Records excerpted from a collection:
# # #

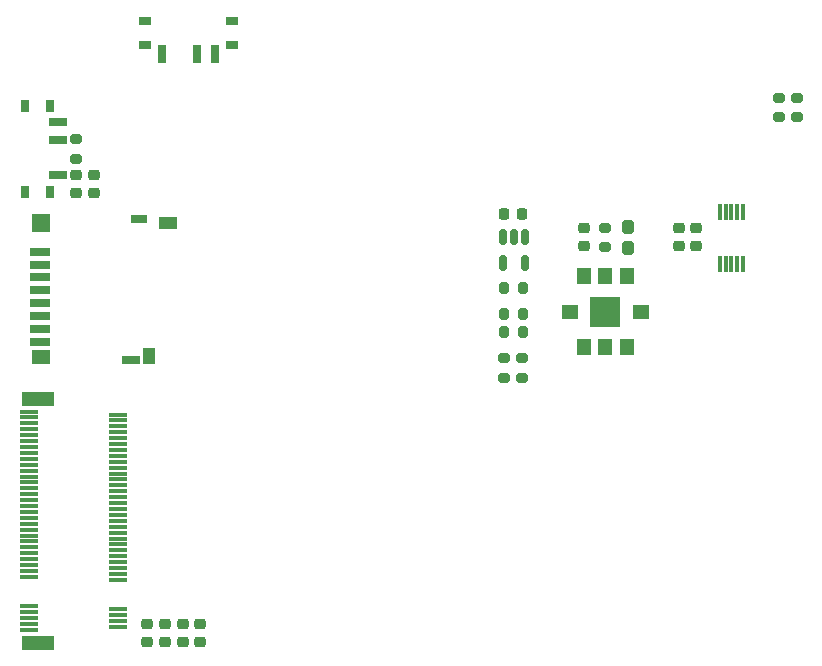
<source format=gbr>
%TF.GenerationSoftware,KiCad,Pcbnew,(5.99.0-10407-g1e8b23402c)*%
%TF.CreationDate,2021-06-15T10:43:31-06:00*%
%TF.ProjectId,lobby,6c6f6262-792e-46b6-9963-61645f706362,rev?*%
%TF.SameCoordinates,Original*%
%TF.FileFunction,Paste,Bot*%
%TF.FilePolarity,Positive*%
%FSLAX46Y46*%
G04 Gerber Fmt 4.6, Leading zero omitted, Abs format (unit mm)*
G04 Created by KiCad (PCBNEW (5.99.0-10407-g1e8b23402c)) date 2021-06-15 10:43:31*
%MOMM*%
%LPD*%
G01*
G04 APERTURE LIST*
G04 Aperture macros list*
%AMRoundRect*
0 Rectangle with rounded corners*
0 $1 Rounding radius*
0 $2 $3 $4 $5 $6 $7 $8 $9 X,Y pos of 4 corners*
0 Add a 4 corners polygon primitive as box body*
4,1,4,$2,$3,$4,$5,$6,$7,$8,$9,$2,$3,0*
0 Add four circle primitives for the rounded corners*
1,1,$1+$1,$2,$3*
1,1,$1+$1,$4,$5*
1,1,$1+$1,$6,$7*
1,1,$1+$1,$8,$9*
0 Add four rect primitives between the rounded corners*
20,1,$1+$1,$2,$3,$4,$5,0*
20,1,$1+$1,$4,$5,$6,$7,0*
20,1,$1+$1,$6,$7,$8,$9,0*
20,1,$1+$1,$8,$9,$2,$3,0*%
G04 Aperture macros list end*
%ADD10R,1.000000X0.800000*%
%ADD11R,0.700000X1.500000*%
%ADD12RoundRect,0.225000X-0.250000X0.225000X-0.250000X-0.225000X0.250000X-0.225000X0.250000X0.225000X0*%
%ADD13RoundRect,0.200000X-0.200000X-0.275000X0.200000X-0.275000X0.200000X0.275000X-0.200000X0.275000X0*%
%ADD14R,2.750000X1.200000*%
%ADD15R,1.550000X0.300000*%
%ADD16RoundRect,0.225000X0.250000X-0.225000X0.250000X0.225000X-0.250000X0.225000X-0.250000X-0.225000X0*%
%ADD17RoundRect,0.225000X-0.225000X-0.250000X0.225000X-0.250000X0.225000X0.250000X-0.225000X0.250000X0*%
%ADD18RoundRect,0.200000X0.275000X-0.200000X0.275000X0.200000X-0.275000X0.200000X-0.275000X-0.200000X0*%
%ADD19R,1.750000X0.700000*%
%ADD20R,1.550000X1.000000*%
%ADD21R,1.000000X1.475000*%
%ADD22R,1.500000X0.800000*%
%ADD23R,1.500000X1.300000*%
%ADD24R,1.500000X1.500000*%
%ADD25R,1.400000X0.800000*%
%ADD26R,1.500000X0.700000*%
%ADD27R,0.800000X1.000000*%
%ADD28RoundRect,0.200000X0.200000X0.275000X-0.200000X0.275000X-0.200000X-0.275000X0.200000X-0.275000X0*%
%ADD29RoundRect,0.250000X0.275000X-0.312500X0.275000X0.312500X-0.275000X0.312500X-0.275000X-0.312500X0*%
%ADD30RoundRect,0.200000X-0.275000X0.200000X-0.275000X-0.200000X0.275000X-0.200000X0.275000X0.200000X0*%
%ADD31R,0.300000X1.400000*%
%ADD32R,1.200000X1.350000*%
%ADD33R,1.350000X1.200000*%
%ADD34R,2.600000X2.600000*%
%ADD35RoundRect,0.150000X-0.150000X0.512500X-0.150000X-0.512500X0.150000X-0.512500X0.150000X0.512500X0*%
G04 APERTURE END LIST*
D10*
%TO.C,SW1*%
X30850000Y-20650000D03*
X38150000Y-22750000D03*
X38150000Y-20650000D03*
X30850000Y-22750000D03*
D11*
X36750000Y-23450000D03*
X35250000Y-23450000D03*
X32250000Y-23450000D03*
%TD*%
D12*
%TO.C,C5*%
X32500000Y-71725000D03*
X32500000Y-73275000D03*
%TD*%
D13*
%TO.C,R7*%
X61175000Y-43250000D03*
X62825000Y-43250000D03*
%TD*%
D14*
%TO.C,U2*%
X21750000Y-52650000D03*
X21750000Y-73350000D03*
D15*
X20975000Y-53750000D03*
X28525000Y-54000000D03*
X20975000Y-54250000D03*
X28525000Y-54500000D03*
X20975000Y-54750000D03*
X28525000Y-55000000D03*
X20975000Y-55250000D03*
X28525000Y-55500000D03*
X20975000Y-55750000D03*
X28525000Y-56000000D03*
X20975000Y-56250000D03*
X28525000Y-56500000D03*
X20975000Y-56750000D03*
X28525000Y-57000000D03*
X20975000Y-57250000D03*
X28525000Y-57500000D03*
X20975000Y-57750000D03*
X28525000Y-58000000D03*
X20975000Y-58250000D03*
X28525000Y-58500000D03*
X20975000Y-58750000D03*
X28525000Y-59000000D03*
X20975000Y-59250000D03*
X28525000Y-59500000D03*
X20975000Y-59750000D03*
X28525000Y-60000000D03*
X20975000Y-60250000D03*
X28525000Y-60500000D03*
X20975000Y-60750000D03*
X28525000Y-61000000D03*
X20975000Y-61250000D03*
X28525000Y-61500000D03*
X20975000Y-61750000D03*
X28525000Y-62000000D03*
X20975000Y-62250000D03*
X28525000Y-62500000D03*
X20975000Y-62750000D03*
X28525000Y-63000000D03*
X20975000Y-63250000D03*
X28525000Y-63500000D03*
X20975000Y-63750000D03*
X28525000Y-64000000D03*
X20975000Y-64250000D03*
X28525000Y-64500000D03*
X20975000Y-64750000D03*
X28525000Y-65000000D03*
X20975000Y-65250000D03*
X28525000Y-65500000D03*
X20975000Y-65750000D03*
X28525000Y-66000000D03*
X20975000Y-66250000D03*
X28525000Y-66500000D03*
X20975000Y-66750000D03*
X28525000Y-67000000D03*
X20975000Y-67250000D03*
X28525000Y-67500000D03*
X20975000Y-67750000D03*
X28525000Y-68000000D03*
X20975000Y-70250000D03*
X28525000Y-70500000D03*
X20975000Y-70750000D03*
X28525000Y-71000000D03*
X20975000Y-71250000D03*
X28525000Y-71500000D03*
X20975000Y-71750000D03*
X28525000Y-72000000D03*
X20975000Y-72250000D03*
%TD*%
D12*
%TO.C,C4*%
X34000000Y-71725000D03*
X34000000Y-73275000D03*
%TD*%
%TO.C,C11*%
X31000000Y-71715000D03*
X31000000Y-73265000D03*
%TD*%
%TO.C,C9*%
X76000000Y-38225000D03*
X76000000Y-39775000D03*
%TD*%
D16*
%TO.C,C7*%
X68000000Y-39775000D03*
X68000000Y-38225000D03*
%TD*%
D17*
%TO.C,C1*%
X61225000Y-37000000D03*
X62775000Y-37000000D03*
%TD*%
D18*
%TO.C,R3*%
X86000000Y-28825000D03*
X86000000Y-27175000D03*
%TD*%
D19*
%TO.C,J3*%
X21925000Y-40200000D03*
X21925000Y-41300000D03*
X21925000Y-42400000D03*
X21925000Y-43500000D03*
X21925000Y-44600000D03*
X21925000Y-45700000D03*
X21925000Y-46800000D03*
X21925000Y-47900000D03*
D20*
X32725000Y-37750000D03*
D21*
X31150000Y-49037500D03*
D22*
X29650000Y-49375000D03*
D23*
X22050000Y-49100000D03*
D24*
X22050000Y-37750000D03*
D25*
X30300000Y-37425000D03*
%TD*%
D26*
%TO.C,SW2*%
X23450000Y-33750000D03*
X23450000Y-30750000D03*
X23450000Y-29250000D03*
D27*
X22750000Y-35150000D03*
X20650000Y-27850000D03*
X22750000Y-27850000D03*
X20650000Y-35150000D03*
%TD*%
D28*
%TO.C,R6*%
X62825000Y-45500000D03*
X61175000Y-45500000D03*
%TD*%
D29*
%TO.C,C6*%
X71750000Y-39887500D03*
X71750000Y-38112500D03*
%TD*%
D12*
%TO.C,C8*%
X77500000Y-38225000D03*
X77500000Y-39775000D03*
%TD*%
%TO.C,C2*%
X26500000Y-33725000D03*
X26500000Y-35275000D03*
%TD*%
D30*
%TO.C,R9*%
X69750000Y-38175000D03*
X69750000Y-39825000D03*
%TD*%
D28*
%TO.C,R5*%
X62825000Y-47000000D03*
X61175000Y-47000000D03*
%TD*%
D30*
%TO.C,R1*%
X61250000Y-49225000D03*
X61250000Y-50875000D03*
%TD*%
D18*
%TO.C,R8*%
X25000000Y-32325000D03*
X25000000Y-30675000D03*
%TD*%
D31*
%TO.C,U4*%
X79470000Y-36890000D03*
X79970000Y-36890000D03*
X80470000Y-36890000D03*
X80970000Y-36890000D03*
X81470000Y-36890000D03*
X81470000Y-41290000D03*
X80970000Y-41290000D03*
X80470000Y-41290000D03*
X79970000Y-41290000D03*
X79470000Y-41290000D03*
%TD*%
D30*
%TO.C,R2*%
X62750000Y-49225000D03*
X62750000Y-50875000D03*
%TD*%
D18*
%TO.C,R4*%
X84500000Y-28825000D03*
X84500000Y-27175000D03*
%TD*%
D32*
%TO.C,U3*%
X71605000Y-48260000D03*
X69805000Y-48260000D03*
X68005000Y-48260000D03*
D33*
X66830000Y-45285000D03*
D32*
X68005000Y-42310000D03*
X69805000Y-42310000D03*
X71605000Y-42310000D03*
D33*
X72780000Y-45285000D03*
D34*
X69805000Y-45285000D03*
%TD*%
D12*
%TO.C,C3*%
X25000000Y-33725000D03*
X25000000Y-35275000D03*
%TD*%
%TO.C,C10*%
X35500000Y-71725000D03*
X35500000Y-73275000D03*
%TD*%
D35*
%TO.C,U1*%
X61100000Y-38932500D03*
X62050000Y-38932500D03*
X63000000Y-38932500D03*
X63000000Y-41207500D03*
X61100000Y-41207500D03*
%TD*%
M02*

</source>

# # #

WORK TASK:
From the entries above, write out only the lines starting at the line that holds "X22750000Y-27850000D03*" and ending at the line that holds "X69750000Y-38175000D03*", keeping both and matching them exactly.

SOLUTION TO THIS TASK:
X22750000Y-27850000D03*
X20650000Y-35150000D03*
%TD*%
D28*
%TO.C,R6*%
X62825000Y-45500000D03*
X61175000Y-45500000D03*
%TD*%
D29*
%TO.C,C6*%
X71750000Y-39887500D03*
X71750000Y-38112500D03*
%TD*%
D12*
%TO.C,C8*%
X77500000Y-38225000D03*
X77500000Y-39775000D03*
%TD*%
%TO.C,C2*%
X26500000Y-33725000D03*
X26500000Y-35275000D03*
%TD*%
D30*
%TO.C,R9*%
X69750000Y-38175000D03*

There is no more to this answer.